> [WHAT IS EXPECTED]
Your answer should be an exact copy of the lines from the one containing "index mcp: (6, 21)" through the last line of the records below, without any pictures.

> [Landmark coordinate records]

<<<<

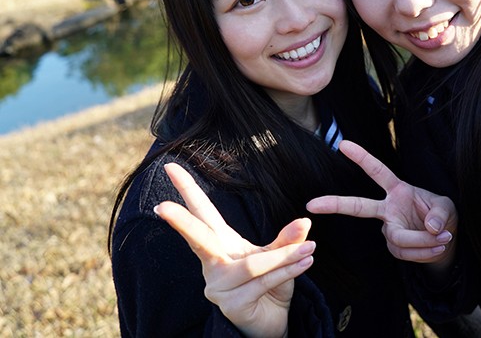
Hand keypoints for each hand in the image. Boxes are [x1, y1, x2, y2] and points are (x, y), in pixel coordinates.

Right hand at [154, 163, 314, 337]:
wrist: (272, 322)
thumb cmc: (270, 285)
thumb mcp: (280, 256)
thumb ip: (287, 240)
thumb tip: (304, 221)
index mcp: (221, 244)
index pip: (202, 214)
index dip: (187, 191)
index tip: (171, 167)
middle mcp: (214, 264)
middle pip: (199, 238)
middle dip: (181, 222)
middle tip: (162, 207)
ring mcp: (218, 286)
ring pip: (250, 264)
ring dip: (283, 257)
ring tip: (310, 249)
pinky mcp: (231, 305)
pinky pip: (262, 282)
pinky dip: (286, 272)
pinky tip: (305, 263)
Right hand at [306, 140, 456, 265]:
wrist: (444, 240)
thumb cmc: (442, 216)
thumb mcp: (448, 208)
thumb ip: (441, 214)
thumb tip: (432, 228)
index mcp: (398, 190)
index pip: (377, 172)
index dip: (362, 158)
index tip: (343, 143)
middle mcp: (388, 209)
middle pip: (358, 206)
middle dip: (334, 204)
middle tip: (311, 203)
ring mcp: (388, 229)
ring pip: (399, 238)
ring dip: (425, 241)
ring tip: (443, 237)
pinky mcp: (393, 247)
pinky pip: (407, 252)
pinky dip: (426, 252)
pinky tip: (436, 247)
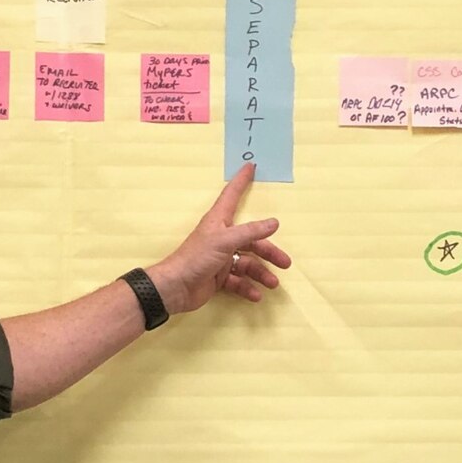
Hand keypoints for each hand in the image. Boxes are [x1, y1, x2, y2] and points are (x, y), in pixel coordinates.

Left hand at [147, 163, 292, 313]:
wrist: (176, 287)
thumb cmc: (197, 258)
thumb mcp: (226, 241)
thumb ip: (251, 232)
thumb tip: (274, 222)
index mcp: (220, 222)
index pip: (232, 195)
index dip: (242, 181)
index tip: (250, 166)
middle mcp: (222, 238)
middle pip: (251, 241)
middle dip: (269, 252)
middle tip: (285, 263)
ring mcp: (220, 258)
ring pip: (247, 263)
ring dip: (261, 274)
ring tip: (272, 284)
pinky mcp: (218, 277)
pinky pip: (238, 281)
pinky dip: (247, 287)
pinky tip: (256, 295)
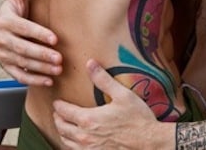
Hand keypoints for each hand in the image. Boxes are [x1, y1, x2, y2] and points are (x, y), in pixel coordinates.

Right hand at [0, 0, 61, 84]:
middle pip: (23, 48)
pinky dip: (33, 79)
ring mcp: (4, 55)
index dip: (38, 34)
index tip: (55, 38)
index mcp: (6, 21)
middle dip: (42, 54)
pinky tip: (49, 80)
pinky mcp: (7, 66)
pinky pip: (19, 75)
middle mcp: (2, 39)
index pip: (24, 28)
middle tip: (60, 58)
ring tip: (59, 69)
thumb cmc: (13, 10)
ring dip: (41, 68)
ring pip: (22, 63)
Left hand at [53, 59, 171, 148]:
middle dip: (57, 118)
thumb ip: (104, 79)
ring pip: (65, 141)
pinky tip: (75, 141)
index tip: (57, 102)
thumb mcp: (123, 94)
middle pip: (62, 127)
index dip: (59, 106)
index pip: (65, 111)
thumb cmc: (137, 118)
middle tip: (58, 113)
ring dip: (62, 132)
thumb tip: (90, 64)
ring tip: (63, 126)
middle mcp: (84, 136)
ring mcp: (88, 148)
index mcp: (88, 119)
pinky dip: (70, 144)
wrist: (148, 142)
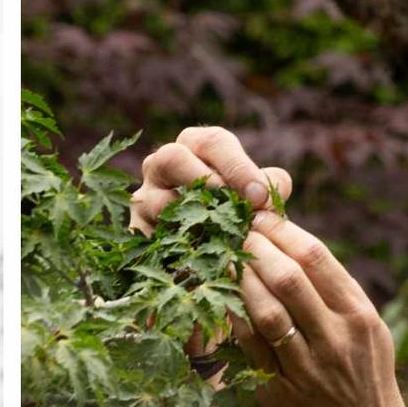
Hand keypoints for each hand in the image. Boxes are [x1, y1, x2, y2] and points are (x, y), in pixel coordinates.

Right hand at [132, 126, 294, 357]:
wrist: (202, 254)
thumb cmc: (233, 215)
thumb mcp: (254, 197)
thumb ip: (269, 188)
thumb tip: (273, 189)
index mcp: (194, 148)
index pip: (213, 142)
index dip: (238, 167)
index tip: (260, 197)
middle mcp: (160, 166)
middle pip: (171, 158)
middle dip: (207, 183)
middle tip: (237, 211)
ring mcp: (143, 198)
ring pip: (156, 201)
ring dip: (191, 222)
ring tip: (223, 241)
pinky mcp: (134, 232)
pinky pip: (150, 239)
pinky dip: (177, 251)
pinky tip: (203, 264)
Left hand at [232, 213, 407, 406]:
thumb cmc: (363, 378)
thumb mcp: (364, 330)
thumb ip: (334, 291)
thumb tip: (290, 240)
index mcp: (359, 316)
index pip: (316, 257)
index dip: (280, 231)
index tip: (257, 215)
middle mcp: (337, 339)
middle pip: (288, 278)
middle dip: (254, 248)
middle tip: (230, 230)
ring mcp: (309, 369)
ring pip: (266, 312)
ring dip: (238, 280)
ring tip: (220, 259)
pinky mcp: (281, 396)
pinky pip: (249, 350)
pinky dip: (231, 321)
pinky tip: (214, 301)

>>>>

> [RESPONSE BOX]
index mcp: (6, 21)
middle dip: (42, 54)
pinky tip: (49, 80)
pinky mcp: (7, 66)
pinky pip: (19, 75)
middle mcp: (2, 39)
index pip: (24, 28)
middle tip: (60, 58)
ring tip: (59, 69)
thumb cmc: (13, 10)
ring dip: (41, 68)
ring pip: (22, 63)
Left hand at [53, 59, 171, 148]:
middle dip: (57, 118)
thumb ip: (104, 79)
ring pip: (65, 141)
pinky tip: (75, 141)
index tip: (57, 102)
thumb mcp: (123, 94)
middle pip: (62, 127)
index dip: (59, 106)
index pip: (65, 111)
thumb cmc: (137, 118)
middle tip: (58, 113)
ring dip: (62, 132)
thumb tip: (90, 64)
ring tip: (63, 126)
middle mcp: (84, 136)
ring mcp: (88, 148)
index mcp: (88, 119)
pinky dip: (70, 144)
wrist: (148, 142)
Hand keypoints for each hand in the image. Boxes are [x1, y1, x2, y2] and points are (x, y), in pixel coordinates.

Right hand at [132, 126, 294, 357]:
wrist: (202, 254)
thumb cmc: (233, 215)
thumb mcp: (254, 197)
thumb ip: (269, 188)
thumb tip: (273, 189)
index mcp: (194, 148)
index pip: (213, 142)
index dip: (238, 167)
index tip: (260, 197)
middle mcp: (160, 166)
middle pip: (171, 158)
middle dip: (207, 183)
middle tip: (237, 211)
ring mcp: (143, 198)
ring pip: (156, 201)
ring dip: (191, 222)
ring tip: (223, 241)
pinky mcp: (134, 232)
pinky pip: (150, 239)
pinky dip: (177, 251)
pinky tip: (203, 264)
Left hand at [232, 213, 407, 406]:
thumb cmc: (363, 378)
thumb mcp: (364, 330)
thumb ip: (334, 291)
thumb tip: (290, 240)
index mcp: (359, 316)
index pip: (316, 257)
index dip: (280, 231)
index tip: (257, 215)
middle mcp: (337, 339)
middle pip: (288, 278)
middle dip: (254, 248)
middle tip: (230, 230)
ring mcp: (309, 369)
ring pip: (266, 312)
ring dip: (238, 280)
ring tip: (220, 259)
pinky mcp: (281, 396)
pinky pip: (249, 350)
pinky dip: (231, 321)
pinky tip: (214, 301)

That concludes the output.